The records below must be repeated exactly, but without their pictures.

DATASET EXTRACT Block Start

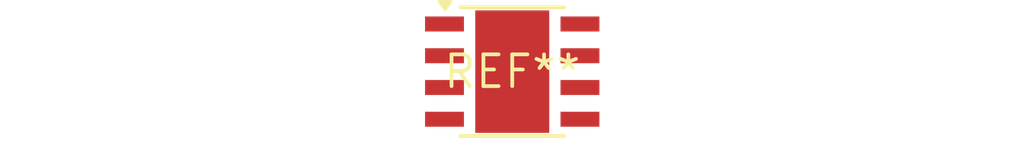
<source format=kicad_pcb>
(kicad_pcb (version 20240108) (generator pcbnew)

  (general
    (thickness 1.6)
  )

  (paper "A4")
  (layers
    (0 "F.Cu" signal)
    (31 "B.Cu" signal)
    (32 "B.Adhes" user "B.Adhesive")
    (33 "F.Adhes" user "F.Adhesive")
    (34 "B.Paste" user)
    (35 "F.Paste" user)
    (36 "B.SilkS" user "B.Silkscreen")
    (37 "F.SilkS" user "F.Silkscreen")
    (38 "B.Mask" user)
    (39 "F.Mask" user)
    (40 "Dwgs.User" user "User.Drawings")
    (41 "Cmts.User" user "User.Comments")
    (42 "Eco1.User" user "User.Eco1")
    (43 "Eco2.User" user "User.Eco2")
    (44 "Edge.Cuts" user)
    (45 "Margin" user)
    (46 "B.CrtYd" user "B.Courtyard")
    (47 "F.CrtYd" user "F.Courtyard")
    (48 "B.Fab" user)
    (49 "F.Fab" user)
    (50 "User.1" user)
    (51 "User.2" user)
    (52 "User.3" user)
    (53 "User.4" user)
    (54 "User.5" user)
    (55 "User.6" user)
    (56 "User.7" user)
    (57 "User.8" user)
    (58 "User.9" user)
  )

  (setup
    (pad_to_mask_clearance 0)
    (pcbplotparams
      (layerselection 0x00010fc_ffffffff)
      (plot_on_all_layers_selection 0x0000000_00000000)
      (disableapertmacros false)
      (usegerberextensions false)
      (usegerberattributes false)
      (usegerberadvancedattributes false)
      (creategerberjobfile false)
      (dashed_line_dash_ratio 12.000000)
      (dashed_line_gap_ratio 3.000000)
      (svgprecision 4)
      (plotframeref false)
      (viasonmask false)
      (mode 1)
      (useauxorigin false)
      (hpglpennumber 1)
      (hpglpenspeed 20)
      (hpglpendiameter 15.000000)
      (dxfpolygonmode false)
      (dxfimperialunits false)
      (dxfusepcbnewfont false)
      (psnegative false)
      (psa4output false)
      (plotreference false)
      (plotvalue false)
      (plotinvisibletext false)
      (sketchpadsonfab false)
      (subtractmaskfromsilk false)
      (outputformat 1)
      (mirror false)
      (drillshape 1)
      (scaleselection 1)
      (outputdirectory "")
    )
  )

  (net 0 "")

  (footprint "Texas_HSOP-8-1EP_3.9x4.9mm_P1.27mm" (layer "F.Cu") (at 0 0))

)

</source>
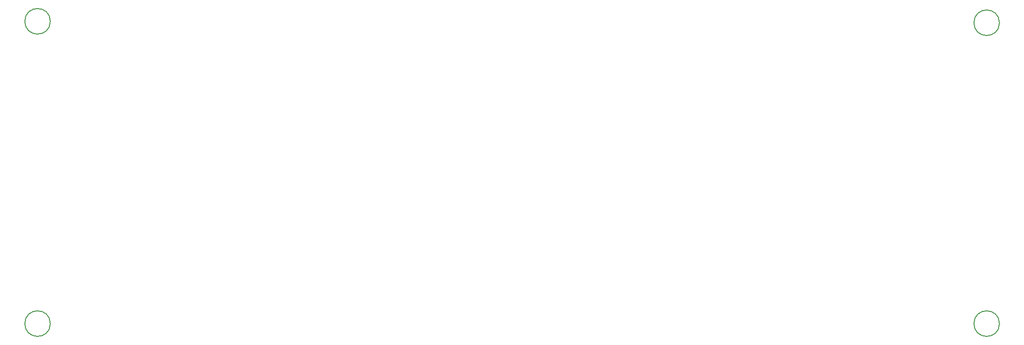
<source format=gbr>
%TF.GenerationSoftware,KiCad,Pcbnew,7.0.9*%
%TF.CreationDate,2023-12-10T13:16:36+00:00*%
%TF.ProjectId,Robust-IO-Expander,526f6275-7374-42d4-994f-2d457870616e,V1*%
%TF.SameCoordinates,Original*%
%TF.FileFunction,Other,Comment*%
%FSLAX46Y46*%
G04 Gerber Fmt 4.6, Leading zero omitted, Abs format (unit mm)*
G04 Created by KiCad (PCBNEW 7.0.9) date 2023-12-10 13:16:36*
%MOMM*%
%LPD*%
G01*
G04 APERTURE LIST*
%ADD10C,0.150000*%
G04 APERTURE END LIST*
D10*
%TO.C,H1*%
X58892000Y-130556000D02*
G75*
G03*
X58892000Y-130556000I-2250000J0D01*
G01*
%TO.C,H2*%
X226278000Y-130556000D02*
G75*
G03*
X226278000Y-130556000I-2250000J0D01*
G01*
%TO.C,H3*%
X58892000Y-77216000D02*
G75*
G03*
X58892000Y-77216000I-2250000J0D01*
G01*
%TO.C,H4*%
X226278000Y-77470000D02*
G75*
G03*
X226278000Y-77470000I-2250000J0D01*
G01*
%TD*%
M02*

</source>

DATASET EXTRACT Block End

* **REPLY TO THE EXERCISE**:
<source format=kicad_pcb>
(kicad_pcb (version 20240108) (generator pcbnew)

  (general
    (thickness 1.6)
  )

  (paper "A4")
  (layers
    (0 "F.Cu" signal)
    (31 "B.Cu" signal)
    (32 "B.Adhes" user "B.Adhesive")
    (33 "F.Adhes" user "F.Adhesive")
    (34 "B.Paste" user)
    (35 "F.Paste" user)
    (36 "B.SilkS" user "B.Silkscreen")
    (37 "F.SilkS" user "F.Silkscreen")
    (38 "B.Mask" user)
    (39 "F.Mask" user)
    (40 "Dwgs.User" user "User.Drawings")
    (41 "Cmts.User" user "User.Comments")
    (42 "Eco1.User" user "User.Eco1")
    (43 "Eco2.User" user "User.Eco2")
    (44 "Edge.Cuts" user)
    (45 "Margin" user)
    (46 "B.CrtYd" user "B.Courtyard")
    (47 "F.CrtYd" user "F.Courtyard")
    (48 "B.Fab" user)
    (49 "F.Fab" user)
    (50 "User.1" user)
    (51 "User.2" user)
    (52 "User.3" user)
    (53 "User.4" user)
    (54 "User.5" user)
    (55 "User.6" user)
    (56 "User.7" user)
    (57 "User.8" user)
    (58 "User.9" user)
  )

  (setup
    (pad_to_mask_clearance 0)
    (pcbplotparams
      (layerselection 0x00010fc_ffffffff)
      (plot_on_all_layers_selection 0x0000000_00000000)
      (disableapertmacros false)
      (usegerberextensions false)
      (usegerberattributes false)
      (usegerberadvancedattributes false)
      (creategerberjobfile false)
      (dashed_line_dash_ratio 12.000000)
      (dashed_line_gap_ratio 3.000000)
      (svgprecision 4)
      (plotframeref false)
      (viasonmask false)
      (mode 1)
      (useauxorigin false)
      (hpglpennumber 1)
      (hpglpenspeed 20)
      (hpglpendiameter 15.000000)
      (dxfpolygonmode false)
      (dxfimperialunits false)
      (dxfusepcbnewfont false)
      (psnegative false)
      (psa4output false)
      (plotreference false)
      (plotvalue false)
      (plotinvisibletext false)
      (sketchpadsonfab false)
      (subtractmaskfromsilk false)
      (outputformat 1)
      (mirror false)
      (drillshape 1)
      (scaleselection 1)
      (outputdirectory "")
    )
  )

  (net 0 "")

  (footprint "Texas_HSOP-8-1EP_3.9x4.9mm_P1.27mm" (layer "F.Cu") (at 0 0))

)

</source>
<source format=gbr>
%TF.GenerationSoftware,KiCad,Pcbnew,7.0.9*%
%TF.CreationDate,2023-12-10T13:16:36+00:00*%
%TF.ProjectId,Robust-IO-Expander,526f6275-7374-42d4-994f-2d457870616e,V1*%
%TF.SameCoordinates,Original*%
%TF.FileFunction,Other,Comment*%
%FSLAX46Y46*%
G04 Gerber Fmt 4.6, Leading zero omitted, Abs format (unit mm)*
G04 Created by KiCad (PCBNEW 7.0.9) date 2023-12-10 13:16:36*
%MOMM*%
%LPD*%
G01*
G04 APERTURE LIST*
%ADD10C,0.150000*%
G04 APERTURE END LIST*
D10*
%TO.C,H1*%
X58892000Y-130556000D02*
G75*
G03*
X58892000Y-130556000I-2250000J0D01*
G01*
%TO.C,H2*%
X226278000Y-130556000D02*
G75*
G03*
X226278000Y-130556000I-2250000J0D01*
G01*
%TO.C,H3*%
X58892000Y-77216000D02*
G75*
G03*
X58892000Y-77216000I-2250000J0D01*
G01*
%TO.C,H4*%
X226278000Y-77470000D02*
G75*
G03*
X226278000Y-77470000I-2250000J0D01*
G01*
%TD*%
M02*

</source>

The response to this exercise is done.